Rendered images with source text
+ + + + + + +

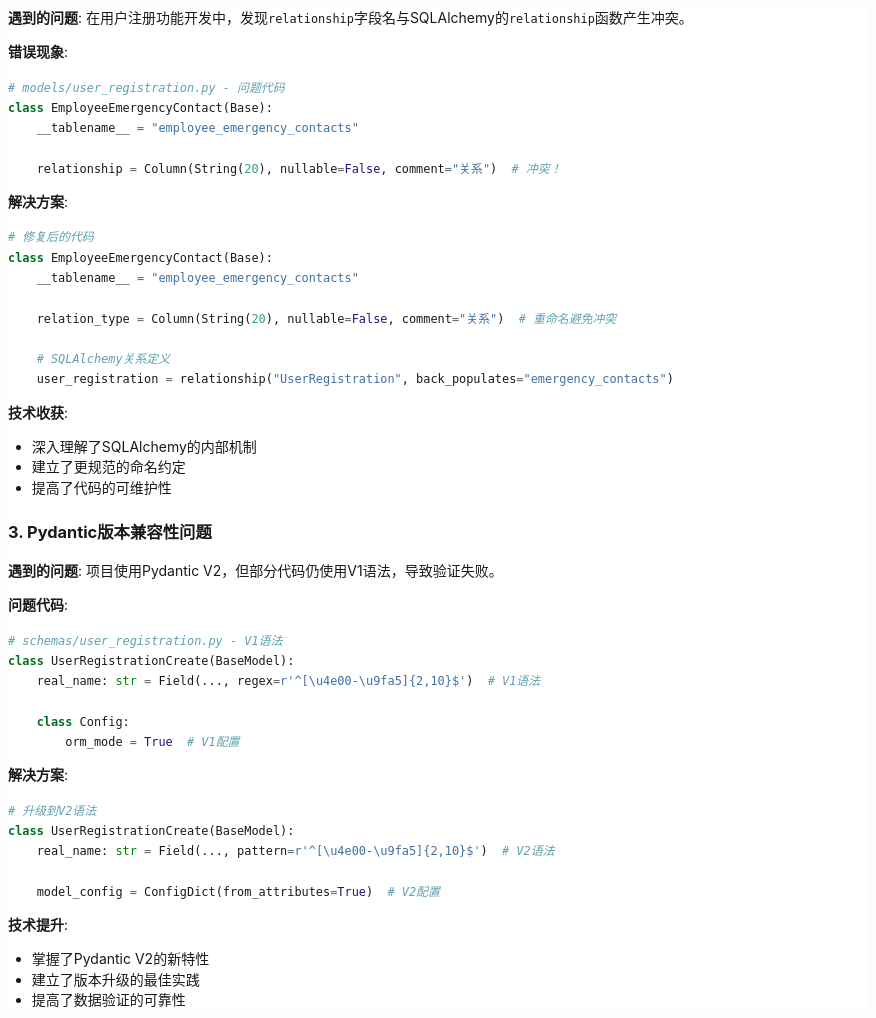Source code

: **遇到的问题**:
在用户注册功能开发中，发现`relationship`字段名与SQLAlchemy的`relationship`函数产生冲突。

**错误现象**:
```python
# models/user_registration.py - 问题代码
class EmployeeEmergencyContact(Base):
    __tablename__ = "employee_emergency_contacts"
    
    relationship = Column(String(20), nullable=False, comment="关系")  # 冲突！
```

**解决方案**:
```python
# 修复后的代码
class EmployeeEmergencyContact(Base):
    __tablename__ = "employee_emergency_contacts"
    
    relation_type = Column(String(20), nullable=False, comment="关系")  # 重命名避免冲突
    
    # SQLAlchemy关系定义
    user_registration = relationship("UserRegistration", back_populates="emergency_contacts")
```

**技术收获**:
- 深入理解了SQLAlchemy的内部机制
- 建立了更规范的命名约定
- 提高了代码的可维护性

### 3. Pydantic版本兼容性问题

**遇到的问题**:
项目使用Pydantic V2，但部分代码仍使用V1语法，导致验证失败。

**问题代码**:
```python
# schemas/user_registration.py - V1语法
class UserRegistrationCreate(BaseModel):
    real_name: str = Field(..., regex=r'^[\u4e00-\u9fa5]{2,10}$')  # V1语法
    
    class Config:
        orm_mode = True  # V1配置
```

**解决方案**:
```python
# 升级到V2语法
class UserRegistrationCreate(BaseModel):
    real_name: str = Field(..., pattern=r'^[\u4e00-\u9fa5]{2,10}$')  # V2语法
    
    model_config = ConfigDict(from_attributes=True)  # V2配置
```

**技术提升**:
- 掌握了Pydantic V2的新特性
- 建立了版本升级的最佳实践
- 提高了数据验证的可靠性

+ + + + + + +

INSTRUCTIONS FOR THE TASK
The copy you write out must match the entries word for word, minus their pictures.

ANSWER TO THE EXERCISE
Source code

: **遇到的问题**:
在用户注册功能开发中，发现`relationship`字段名与SQLAlchemy的`relationship`函数产生冲突。

**错误现象**:
```python
# models/user_registration.py - 问题代码
class EmployeeEmergencyContact(Base):
    __tablename__ = "employee_emergency_contacts"
    
    relationship = Column(String(20), nullable=False, comment="关系")  # 冲突！
```

**解决方案**:
```python
# 修复后的代码
class EmployeeEmergencyContact(Base):
    __tablename__ = "employee_emergency_contacts"
    
    relation_type = Column(String(20), nullable=False, comment="关系")  # 重命名避免冲突
    
    # SQLAlchemy关系定义
    user_registration = relationship("UserRegistration", back_populates="emergency_contacts")
```

**技术收获**:
- 深入理解了SQLAlchemy的内部机制
- 建立了更规范的命名约定
- 提高了代码的可维护性

### 3. Pydantic版本兼容性问题

**遇到的问题**:
项目使用Pydantic V2，但部分代码仍使用V1语法，导致验证失败。

**问题代码**:
```python
# schemas/user_registration.py - V1语法
class UserRegistrationCreate(BaseModel):
    real_name: str = Field(..., regex=r'^[\u4e00-\u9fa5]{2,10}$')  # V1语法
    
    class Config:
        orm_mode = True  # V1配置
```

**解决方案**:
```python
# 升级到V2语法
class UserRegistrationCreate(BaseModel):
    real_name: str = Field(..., pattern=r'^[\u4e00-\u9fa5]{2,10}$')  # V2语法
    
    model_config = ConfigDict(from_attributes=True)  # V2配置
```

**技术提升**:
- 掌握了Pydantic V2的新特性
- 建立了版本升级的最佳实践
- 提高了数据验证的可靠性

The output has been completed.